It’s worthy therefore to pen down every necessary information, in such detail that a new researcher finds it easy to reproduce your results and take the project forward.

It’s a nice gesture to help a successor, so that time is not wasted in reinventing the wheel. In fact, you might want to revisit your dissertation later to learn techniques that you once performed with great efficiency but have lost touch with!

For this exercise to be effective, you need to be methodical throughout your PhD, and take down notes while doing experiments. If you believe you’ll be able to recall everything from memory, then you might be in for a shock!

While writing your dissertation, you’re most often restricted by a deadline, and it might be difficult to recollect experimental nitty-gritties. In fact, it’s a good practice to start organizing the sections on literature survey and methodologies well in advance while you’re still working. That saves a lot of time and effort later.

vi. Results

This is where you report the findings of your experiments. This section is essentially a combination of text and data figures. You describe the rationale of undertaking an experiment, what your hypothesis was, and what you expected to address with the experiment.

You then report the observation and analyze it. Each experiment is described in detail and connected with the prior experiment and the subsequent one, thus building up to a story.
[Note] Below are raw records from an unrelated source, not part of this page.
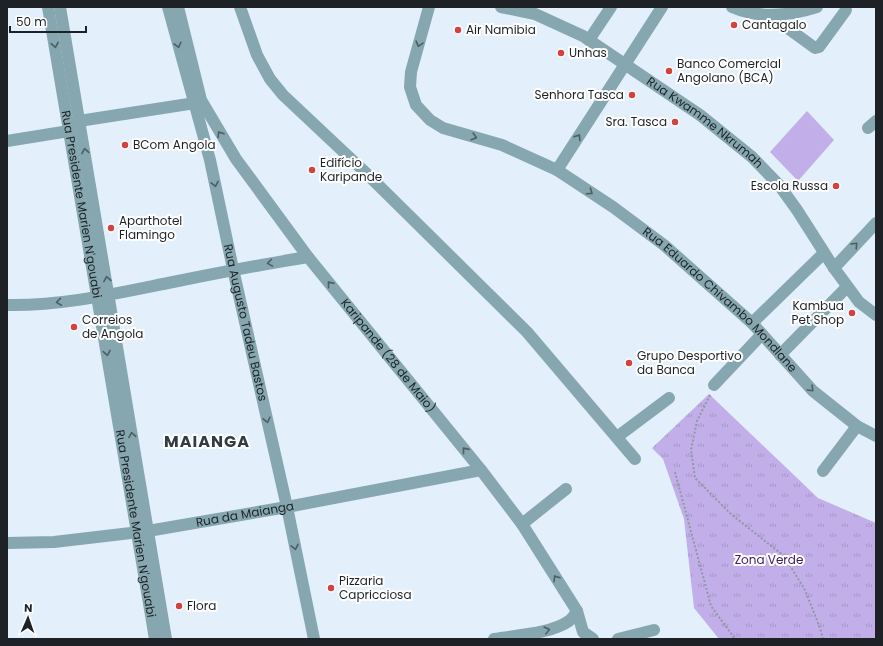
<svg xmlns="http://www.w3.org/2000/svg" width="883" height="646" viewBox="0 0 883 646" font-family="Poppins,sans-serif">
<style>
.park{fill:url(#park-tufts)}
.pitch{fill:#c2afe9}
.lines{fill:none;stroke-linecap:round;stroke-linejoin:round}
.path{stroke:#8f98a0;stroke-width:2;stroke-dasharray:2 2;stroke-linecap:butt}
.minor{stroke:#86a7af;stroke-width:12}
.oneway{stroke:#4d5e64}
.poi-dot{fill:#d14240;stroke:#fff;stroke-width:1.5}
.labels{text-anchor:middle;stroke-width:4;stroke-linejoin:round;paint-order:stroke}
.poi-label{font-size:12px;fill:#1e2226;stroke:#fff;text-anchor:start}
.street-label{font-size:12px;fill:#1e2226;stroke:#fff}
.park-label{font-size:12px;fill:#3d2064;stroke:#fff}
.district-label{font-size:16px;font-weight:bold;letter-spacing:1px;fill:#323c44;stroke:#fff}
</style>
<defs>
<pattern id="park-tufts" width="24" height="20" patternUnits="userSpaceOnUse"><rect width="24" height="20" fill="#c2afe9"/><path d="M3 7l-1-3M5 7V3M7 7l1-3M15 17l-1-3M17 17v-4M19 17l1-3" fill="none" stroke="#a696c8"/></pattern>
</defs>
<rect width="100%" height="100%" fill="#e3f0fb"/>
<!-- park -->
<path class="park" d="M 709,394 L 818,498 L 876,523 L 876,639 L 719,639 L 694,608 L 684,519 L 663,459 L 652,448 Z"/>
<!-- pitch -->
<path class="pitch" d="M 807,111 L 834,140 L 798,181 L 770,152 Z"/>
<g class="lines">
<!-- path -->
<path class="path" d="M 710,395 L 697,421 L 691,450 L 695,478 L 732,515 L 784,556 L 805,590 L 820,628 L 823,639
M 675,472 L 711,606 L 735,639"/>
<!-- minor -->
<g class="minor">
<path id="s1" d="M 48,7 L 155,639"/>
<path d="M 60,7 L 166,639"/>
<path id="s2" d="M 168,7 L 210,160 L 233,269 L 287,507 L 314,639"/>
<path id="s3" d="M 178,7 L 201,100 L 236,159 L 308,257 L 481,470 L 522,524 L 577,611 L 583,632 L 593,639"/>
<path d="M 240,7 L 257,55 L 270,79 L 283,95 L 366,173 L 527,332 L 635,459"/>
<path id="s4" d="M 429,7 L 411,72 L 410,87 L 416,105 L 430,120 L 443,128 L 502,145 L 557,170 L 613,207 L 664,245 L 752,323 L 813,391 L 857,426 L 876,436"/>
<path id="s5" d="M 501,7 L 535,14 L 583,36 L 700,115 L 752,157 L 779,185 L 797,210 L 834,268 L 859,302 L 876,315"/>
<path d="M 732,7 C 760,19 789,16 817,7"/>
<path d="M 771,16 L 815,48 L 819,47 L 846,10"/>
<path d="M 589,40 L 611,7"/>
<path d="M 79,121 L 195,103"/>
<path d="M 868,128 L 876,121"/>
<path d="M 7,141 L 69,131"/>
<path d="M 557,170 L 662,7"/>
<path d="M 834,268 L 876,223"/>
<path d="M 7,305 C 63,306 118,293 173,282 C 218,273 263,264 308,257"/>
<path d="M 752,323 L 824,253"/>
<path d="M 780,355 L 847,287"/>
<path d="M 714,385 L 762,334"/>
<path d="M 617,437 L 669,398"/>
<path d="M 823,471 L 857,426"/>
<path d="M 522,524 L 566,489"/>
<path id="s6" d="M 7,543 L 54,542 L 148,531 L 287,507 L 481,470"/>
<path d="M 494,639 C 517,635 550,634 569,621 C 573,618 575,614 577,611"/>
<path d="M 618,639 L 654,630"/>
</g>
</g>
<!-- one-way arrows -->
<defs><path id="oneway-chevron" d="M-2-3.5L2.5 0L-2 3.5" fill="none" stroke-width="1.6" stroke-linecap="round" stroke-linejoin="round"/></defs>
<g class="oneway">
<use href="#oneway-chevron" transform="translate(419 44) rotate(106)"/>
<use href="#oneway-chevron" transform="translate(55 45) rotate(80)"/>
<use href="#oneway-chevron" transform="translate(178 45) rotate(76)"/>
<use href="#oneway-chevron" transform="translate(220 134) rotate(-122)"/>
<use href="#oneway-chevron" transform="translate(474 137) rotate(16)"/>
<use href="#oneway-chevron" transform="translate(578 137) rotate(-58)"/>
<use href="#oneway-chevron" transform="translate(85 151) rotate(-100)"/>
<use href="#oneway-chevron" transform="translate(215 184) rotate(78)"/>
<use href="#oneway-chevron" transform="translate(590 192) rotate(34)"/>
<use href="#oneway-chevron" transform="translate(855 245) rotate(-47)"/>
<use href="#oneway-chevron" transform="translate(270 263) rotate(171)"/>
<use href="#oneway-chevron" transform="translate(107 279) rotate(-100)"/>
<use href="#oneway-chevron" transform="translate(330 284) rotate(-129)"/>
<use href="#oneway-chevron" transform="translate(59 302) rotate(172)"/>
<use href="#oneway-chevron" transform="translate(107 353) rotate(80)"/>
<use href="#oneway-chevron" transform="translate(811 389) rotate(45)"/>
<use href="#oneway-chevron" transform="translate(267 420) rotate(77)"/>
<use href="#oneway-chevron" transform="translate(132 435) rotate(-99)"/>
<use href="#oneway-chevron" transform="translate(465 450) rotate(-129)"/>
<use href="#oneway-chevron" transform="translate(295 547) rotate(78)"/>
<use href="#oneway-chevron" transform="translate(556 578) rotate(-122)"/>
<use href="#oneway-chevron" transform="translate(547 630) rotate(-14)"/>
</g>
<!-- markers -->
<g class="poi-dot">
<circle cx="734" cy="25" r="4"/>
<circle cx="458" cy="30" r="4"/>
<circle cx="561" cy="53" r="4"/>
<circle cx="669" cy="71" r="4"/>
<circle cx="632" cy="95" r="4"/>
<circle cx="675" cy="122" r="4"/>
<circle cx="125" cy="145" r="4"/>
<circle cx="312" cy="170" r="4"/>
<circle cx="836" cy="186" r="4"/>
<circle cx="111" cy="228" r="4"/>
<circle cx="852" cy="313" r="4"/>
<circle cx="74" cy="327" r="4"/>
<circle cx="629" cy="363" r="4"/>
<circle cx="331" cy="588" r="4"/>
<circle cx="179" cy="606" r="4"/>
</g>
<g class="labels">
<!-- poi labels -->
<g class="poi-label">
<text x="742" y="29">Cantagalo</text>
<text x="466" y="34">Air Namibia</text>
<text x="569" y="57">Unhas</text>
<text x="677" y="68">Banco Comercial<tspan x="677" dy="14">Angolano (BCA)</tspan></text>
<text x="624" y="99" text-anchor="end">Senhora Tasca</text>
<text x="667" y="126" text-anchor="end">Sra. Tasca</text>
<text x="133" y="149">BCom Angola</text>
<text x="320" y="167">Edifício<tspan x="320" dy="14">Karipande</tspan></text>
<text x="828" y="190" text-anchor="end">Escola Russa</text>
<text x="119" y="225">Aparthotel<tspan x="119" dy="14">Flamingo</tspan></text>
<text x="844" y="310" text-anchor="end">Kambua<tspan x="844" dy="14">Pet Shop</tspan></text>
<text x="82" y="324">Correios<tspan x="82" dy="14">de Angola</tspan></text>
<text x="637" y="360">Grupo Desportivo<tspan x="637" dy="14">da Banca</tspan></text>
<text x="339" y="585">Pizzaria<tspan x="339" dy="14">Capricciosa</tspan></text>
<text x="187" y="610">Flora</text>
</g>
<!-- street labels -->
<g class="street-label">
<text dy="4" stroke="none"><textPath href="#s5" startOffset="237">Rua Kwamme Nkrumah</textPath></text>
<text dy="4" stroke="none"><textPath href="#s1" startOffset="200">Rua Presidente Marien N'gouabi</textPath></text>
<text dy="4" stroke="none"><textPath href="#s4" startOffset="468">Rua Eduardo Chivambo Mondlane</textPath></text>
<text dy="4" stroke="none"><textPath href="#s2" startOffset="325">Rua Augusto Tadeu Bastos</textPath></text>
<text dy="4" stroke="none"><textPath href="#s3" startOffset="413">Karipande (28 de Maio)</textPath></text>
<text dy="4" stroke="none"><textPath href="#s6" startOffset="240">Rua da Maianga</textPath></text>
<text dy="4" stroke="none"><textPath href="#s1" startOffset="524">Rua Presidente Marien N'gouabi</textPath></text>
</g>
<!-- park labels -->
<g class="park-label">
<text x="769" y="564">Zona Verde</text>
</g>
<!-- district labels -->
<g class="district-label">
<text x="207" y="447">MAIANGA</text>
</g>
</g>
<!-- border -->
<rect width="883" height="646" fill="none" stroke="#1e2226" stroke-width="16"/>
<!-- north arrow -->
<g transform="translate(28 618) rotate(2)" stroke="#ffffff" stroke-width="3" paint-order="stroke">
<path d="M0-3L7 15L0 10L-7 15Z" fill="#1e2226"/>
<text y="-6" font-size="11" font-weight="bold" text-anchor="middle" fill="#1e2226">N</text>
</g>
<!-- scale -->
<path d="M10 26v6h76v-6" fill="none" stroke="#1e2226" stroke-width="2"/>
<text x="16" y="26" font-size="12" fill="#1e2226" stroke="#ffffff" stroke-width="3" paint-order="stroke">50 m</text>
</svg>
An experiment thus leads you to another question which you try and answer in the next one, finally culminating in an interpretation of the combined results.

vii. Discussion

It’s great to be confident of your research findings and it’s equally essential to be open to analyze your results in the light of current knowledge. Your data might support some views in the field while it might contradict certain others.

It’s crucial to respect peers and give due credit to their findings, whether or not your findings align with theirs. What is critical is to place your research in a broad perspective:

How do your results support previous data?

Are you able to reproduce some crucial data from previous publications?

Why do you think your findings are different than certain others?

What are the scopes of improvement in your research?

Questions such as these are answered here. You may also utilize this section to discuss data which might not fit into your initial hypothesis but which you have worked upon to give your research a new direction.

This is really a fantastic place to reflect upon your data and freely express your thoughts about it.

viii. Contribution to the Field

As an extension of the previous section, some people describe the implications of the current research, how the findings help the field progress and how they contribute to solve unanswered puzzles.

ix. Future Directions

A PhD dissertation is an incremental contribution of a single person to a huge field of study. It’s never expected to culminate discovery. You’ve done your best in the given time frame, and no time limit is ever enough for the progress of science.

Research is an ongoing process, and although you might have earned your PhD degree, your thesis will have a section on future directions. It’s vital you understand where your research is headed, what advances could be done and what are the missing links.

Students often misinterpret this section as a list of unaccomplished tasks and therefore consider it a drawback. On the contrary, a well-written section on the future possibilities demonstrates your ability to think beyond your degree, it shows that you’re interested to see your project move beyond the scopes of your dissertation and provides valuable research ideas for your successors.

Be rest assured that you’ll be gratefully acknowledged for the same! Having worked on a project for many years, it’s imperative that you’re the most knowledgeable person about your project and are the best one to suggest research projects branching out from it.

x. References

Previously published literature from peer-reviewed journals or theses cited in the text should be described in internationally accepted formats (like APA, MLA, etc.) in this section. A good PhD dissertation should cover major and minor contributions in the field, so that a reader can find necessary literature to refer to if desired.

A Perfect PhD Dissertation!

The sections described above are the commonly used ones in dissertations worldwide. There might be minor alterations and inclusions though.

Students often incorporate Acknowledgements (to thank the many people who helped them, including supervisor, family, friends, and others), List of Abbreviations (for quick access to expansion of acronyms), and List of publications (to mention the articles which cover findings from the dissertation).

As you might understand, PhD dissertation is a record book of everything you’ve done to achieve that special degree. So, it’s best to give due prominence to it.

You’ll realize that this remains extremely dear to you, although later in life you might want to rectify the writing abilities of your younger self!

Nevertheless, given the time constraints that you must complete writing your thesis in, it’s best to plan and manage your time accordingly. Not every university gives you dedicated time to write your thesis, instead you are expected to carry on working while you write.

It usually helps if you’re organized throughout your PhD and do not have to dig in and fish out every information with great difficulty form your lab notebooks! Although a PhD dissertation doesn’t usually have a word limit, it’s good to keep the language clear and concise, with minimal re-iterations.

You wouldn’t want your examiners to get bored of reading! The onus is on you to write your dissertation in a way that is enjoyable to read and easy to understand, such that it does not challenge the attention span of your readers.

It should reflect how articulate you are in conveying your research on paper. It’s worthwhile to categorize your dissertation into well-defined chapters, and needless to say, please do avoid typographical and grammatical errors, and plagiarism.

Even self-plagiarism is discouraged in several universities, meaning that you’re expected to re-word yourself even though your thesis and published paper might cover the same results.

Some universities however allow students to compile all their papers and present them as their dissertation.

Overall, PhD dissertation is a testament to the hard work of a student who by the completion of PhD, is an expert in the dissertation topic.